**Input data:**
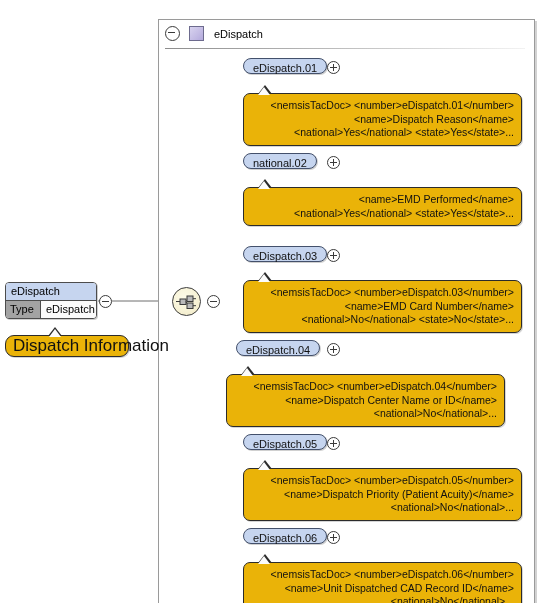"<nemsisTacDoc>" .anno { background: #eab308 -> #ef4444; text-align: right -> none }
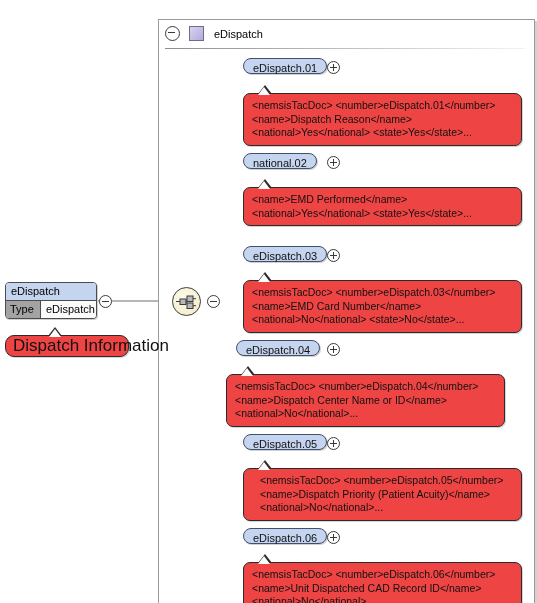"<nemsisTacDoc> <number>eDispatch.02</number>" span.anno-line { html: none -> <span>&lt;nemsisTacDoc&gt; &lt;number&gt;eDispatch.02&lt;/number&gt;</span> }
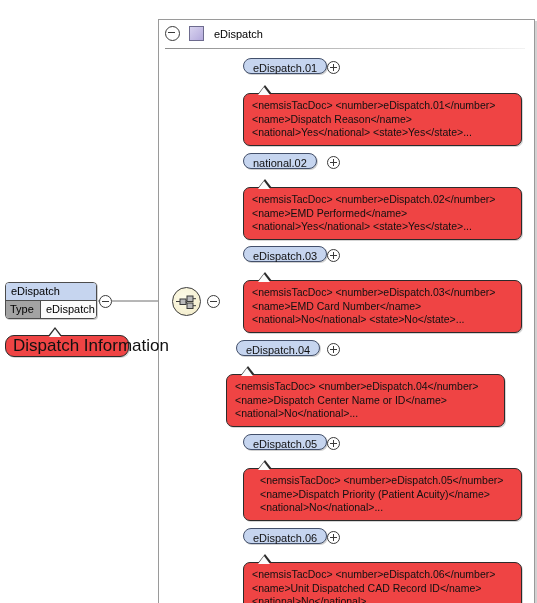"Type" .root-box-cell-k { background: #a3a3a3 -> #fef9c3 }
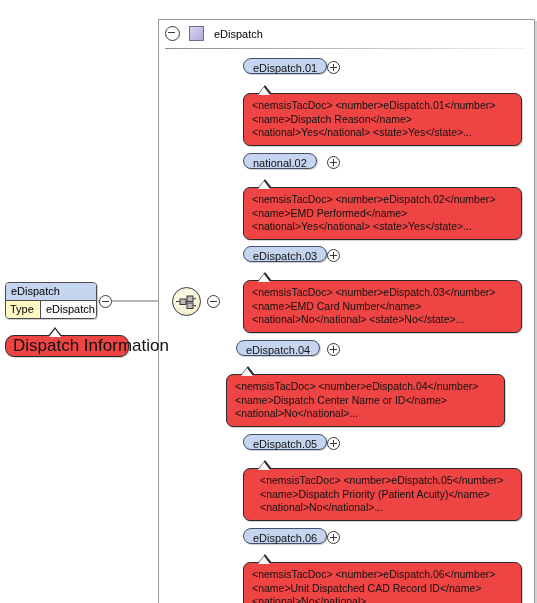"<national>No</national>" span.anno-line { html: <span>&lt;national&gt;No&lt;/national&gt; &lt;state&gt;No&lt;/state&gt;...</span> -> none }
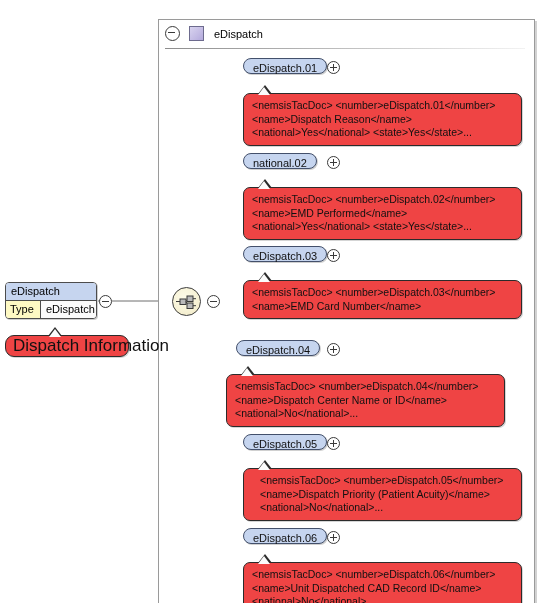"Dispatch Information" .anno-root { font-size: 17px -> 11px }
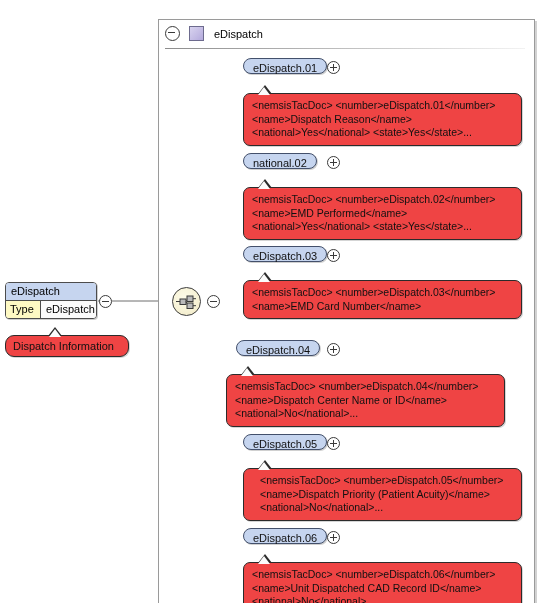"<nemsisTacDoc> <number>eDispatch.06</number>" span.anno-line { html: <span>&lt;nemsisTacDoc&gt; &lt;number&gt;eDispatch.06&lt;/number&gt;</span> -> none }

**Exercise directions:** Return the material as it stands. Leave out the pictures.

**Your solution:**
"<nemsisTacDoc>" .anno { background: #eab308 -> #ef4444; text-align: right -> none }
"<nemsisTacDoc> <number>eDispatch.02</number>" span.anno-line { html: none -> <span>&lt;nemsisTacDoc&gt; &lt;number&gt;eDispatch.02&lt;/number&gt;</span> }
"Type" .root-box-cell-k { background: #a3a3a3 -> #fef9c3 }
"<national>No</national>" span.anno-line { html: <span>&lt;national&gt;No&lt;/national&gt; &lt;state&gt;No&lt;/state&gt;...</span> -> none }
"Dispatch Information" .anno-root { font-size: 17px -> 11px }
"<nemsisTacDoc> <number>eDispatch.06</number>" span.anno-line { html: <span>&lt;nemsisTacDoc&gt; &lt;number&gt;eDispatch.06&lt;/number&gt;</span> -> none }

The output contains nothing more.